Advancing Multi-sectoral Stress Testing in Integrated Hydro-Terrestrial Modeling: An Example for Colorado's West Slope River Basins
The recent Integrated Hydro-Terrestrial Modeling (IHTM) 2.0 workshop highlighted a growing focus on advancing regional water availability assessments and stress testing frameworks. However, there are at present several major challenges that the IHTM community faces. For example, there is a need to advance how we project climate change and its regionally specific effects in institutionally complex regional water systems. This study introduces a water availability stress testing framework for Colorado's West Slope River Basins. These basins are critically important to water availability in the broader Colorado River, contributing nearly 70-percent of the inflows to Lake Powell in a typical year. Median mid-century projections suggest a 7-percent reduction in the region's annual streamflows. However, standard climate projections do not fully capture the full extent of the potential impacts that the relatively optimistic median 7-percent reduction in annual flows could have given the system's broader internal variability and persistence of drought extremes.
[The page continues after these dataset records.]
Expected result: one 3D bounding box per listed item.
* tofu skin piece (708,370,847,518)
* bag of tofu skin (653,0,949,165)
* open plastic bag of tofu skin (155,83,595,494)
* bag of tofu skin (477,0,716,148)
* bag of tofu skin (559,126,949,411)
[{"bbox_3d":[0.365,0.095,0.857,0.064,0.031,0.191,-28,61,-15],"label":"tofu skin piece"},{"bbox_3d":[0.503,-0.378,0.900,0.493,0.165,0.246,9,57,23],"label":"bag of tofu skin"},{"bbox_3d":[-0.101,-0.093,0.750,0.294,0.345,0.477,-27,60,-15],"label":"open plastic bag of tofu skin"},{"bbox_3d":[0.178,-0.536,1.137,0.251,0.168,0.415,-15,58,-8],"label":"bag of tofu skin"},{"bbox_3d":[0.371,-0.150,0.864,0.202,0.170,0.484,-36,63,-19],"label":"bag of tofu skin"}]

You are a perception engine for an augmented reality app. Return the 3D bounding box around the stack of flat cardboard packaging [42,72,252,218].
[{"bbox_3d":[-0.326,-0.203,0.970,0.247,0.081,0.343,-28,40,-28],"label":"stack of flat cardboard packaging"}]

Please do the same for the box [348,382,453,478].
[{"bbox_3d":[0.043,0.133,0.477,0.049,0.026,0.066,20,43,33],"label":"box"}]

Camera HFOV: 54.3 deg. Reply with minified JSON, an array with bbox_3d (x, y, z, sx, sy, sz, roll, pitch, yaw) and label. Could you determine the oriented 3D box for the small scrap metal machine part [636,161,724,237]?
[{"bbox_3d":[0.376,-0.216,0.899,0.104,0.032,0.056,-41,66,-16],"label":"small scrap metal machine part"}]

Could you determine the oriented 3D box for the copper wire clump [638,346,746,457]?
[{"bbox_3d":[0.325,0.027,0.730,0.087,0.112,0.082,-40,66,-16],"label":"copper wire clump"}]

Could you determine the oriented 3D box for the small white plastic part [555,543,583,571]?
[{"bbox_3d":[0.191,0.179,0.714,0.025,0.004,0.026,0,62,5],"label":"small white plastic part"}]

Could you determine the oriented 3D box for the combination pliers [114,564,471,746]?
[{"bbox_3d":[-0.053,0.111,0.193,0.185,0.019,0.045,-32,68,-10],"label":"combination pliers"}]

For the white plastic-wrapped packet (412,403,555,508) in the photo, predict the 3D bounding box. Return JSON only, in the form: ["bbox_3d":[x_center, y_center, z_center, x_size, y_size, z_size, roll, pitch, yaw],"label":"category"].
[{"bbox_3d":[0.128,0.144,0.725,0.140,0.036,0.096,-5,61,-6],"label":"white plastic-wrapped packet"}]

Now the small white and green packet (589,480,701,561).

This work contributes a detailed analysis of multisectoral drought vulnerabilities in the West Slope basins that systematically accounts for both internal variability and climate change. We contribute a novel multi-site Hidden Markov Model (HMM)-based synthetic streamflow generator to create streamflow across the six West Slope basins that better characterizes the region’s hydroclimate and drought extremes. We then route an ensemble of streamflows generated by the HMM generator through StateMod, the state of Colorado’s water allocation model, to evaluate spatially compounding drought impacts across the West Slope basins. We capture the effects of climate change by perturbing the HMM to generate a climate-adjusted ensemble of streamflows that reflects plausible changes in climate. Our results show that drought events emerging from the system’s stationary internal variability in absence of climate change can have significant multisectoral impacts that exceed extreme conditions in the historical record. Our results further illustrate that even relatively modest median levels of plausible climate changes can cause a major regime shift where extreme drought impacts become routine.